Very little has been consistent for the Providence Bruins this season. The team currently ranks near the bottom of the AHL Atlantic division with a 10-11-1-1 record, due in part to a slow schedule, call-ups to Boston and a large number of first year players. While their performance has been far from stellar, there have been bright spots for the baby B’s. Rookie Tyler Redenbach has consistently put points on the board, and is quickly establishing his place in professional hockey.
The 6’0 195 lb Saskatchewan native is the younger of two brothers, and has been playing hockey since he was four years old. This season in Providence marks not only his first year as a professional hockey player, but also the first time he’s lived on his own. Now, over 2000 miles from his home, Redenbach has adjusted well to life on and off the ice.
“I like the city and living away from home,” he admitted, but added, “Now there’s no one to cook and do my stuff for me, and it’s a little different living on your own, but the city’s nice and everyone on the team is great, so it’s made the transition a little easier.”
Like many young players, the 21-year-old center didn’t know exactly where he was headed. He was originally picked in the third round (77th overall) of the 2003 NHL Entry Draft by the Phoenix, but after two years in the system, the Coyotes failed to sign him.

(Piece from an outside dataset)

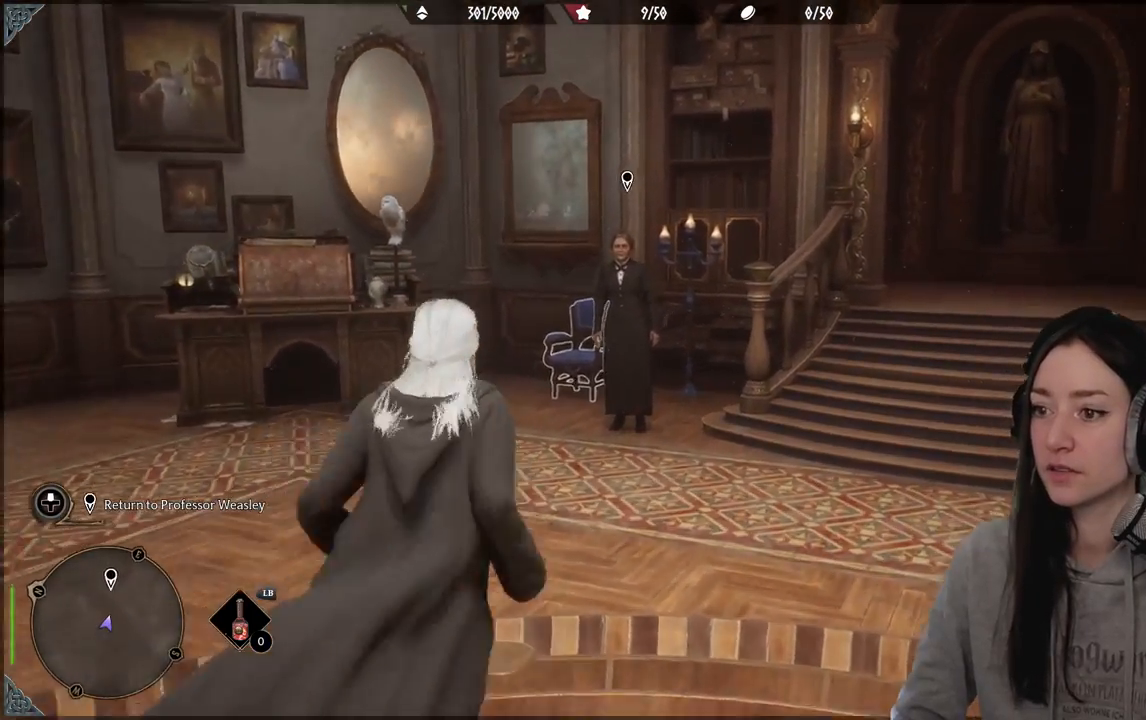
{"buttons": [], "left_stick": "up", "right_stick": "center", "events": [[200, "right_stick", "down-left"], [383, "right_stick", "center"]]}
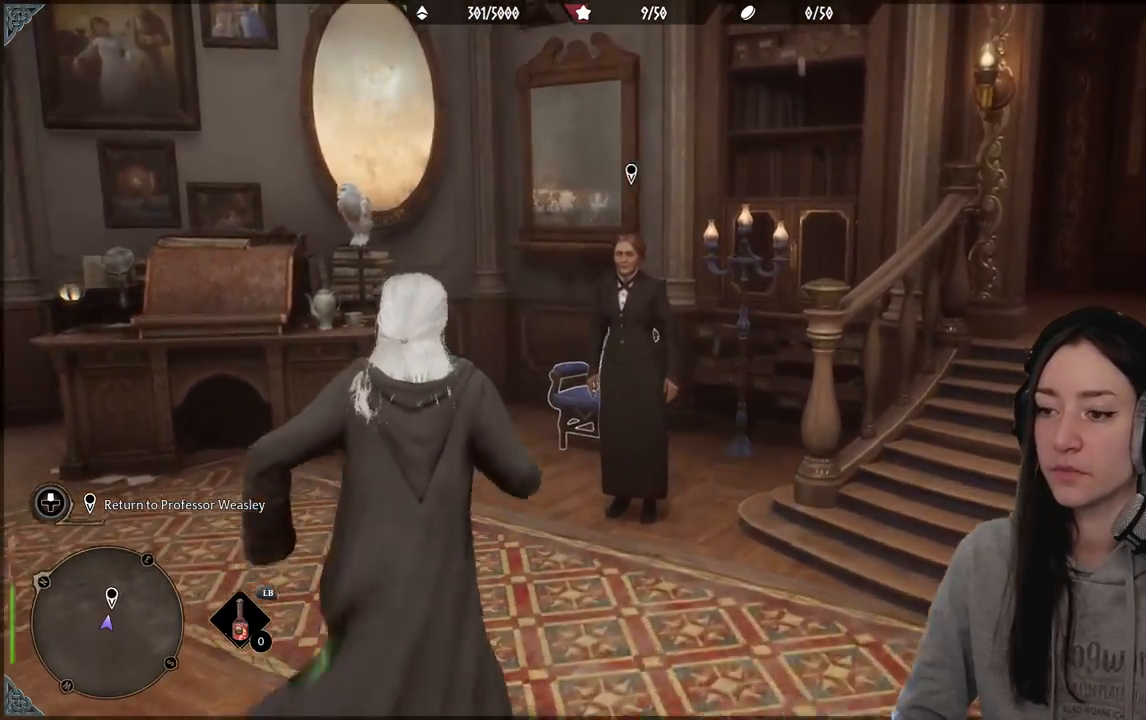
{"buttons": [], "left_stick": "center", "right_stick": "center", "events": [[333, "left_stick", "center"]]}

“I became a free agent after the lockout ended, when they had that week period to sign the players,” Redenbach explained. “[Boston] just contacted my agent and said they were interested, offered me a contract and I came to camp.”
Redenbach joined the Bruins camp after completing a strong junior career in the WHL, beginning in 2001 with the Prince George Cougars. He quickly became one of the league’s most productive centers, posting 68 points (17 goals, 51 assists) in 60 games when he split the 2002-03 season between the Cougars and the Swift Current Broncos. Redenbach earned accolades for what would be his finest season with Swift Current during 2003-04, when the young centerman led the WHL with 105 points (31 goals, 74 assists) in 71 games. While he wouldn’t recapture that success in his final season, Redenbach still found ways to put points on the board. He would split the 2004-05 season between Swift Current and the Lethbridge Hurricanes, for a combined 63 points (19 goals, 44 assists) in 65 games.
Redenbach turned heads early on in the Bruins camp, and has quickly adjusted to the pro game. His strengths are in his offensive playmaking, as he will seek out the puck and try to create scoring opportunities. Whether he’s passing to a teammate or putting the puck in the net, Redenbach’s got an accurate shot, and he seems to have a talent for being in the right place at the right time.
“I enjoy the professional atmosphere. In juniors it’s fun for a while, but you want to go on to the next level, just to get a chance to play at a higher level, to be a professional hockey player.”
Redenbach currently ranks seventh among AHL rookies and he’s second on the Bruins with a total of 22 points (9 goals, 13 assists) in 23 games and a +11 rating. Like any other rookie, he will need to fine tune his overall game. While he isn’t flashy, he is one of the more dependable parts of the Providence offense so far this season. Certainly the rigorous 72-game schedule played in the WHL helped to ease the transition to the AHL’s schedule, and Redenbach has also had the benefit of playing on a line with veterans Eric Nickulas and Eric Healey in a number of games. Right now, Redenbach has a promising future, and just how far he goes will depend on his own motivation and hard work.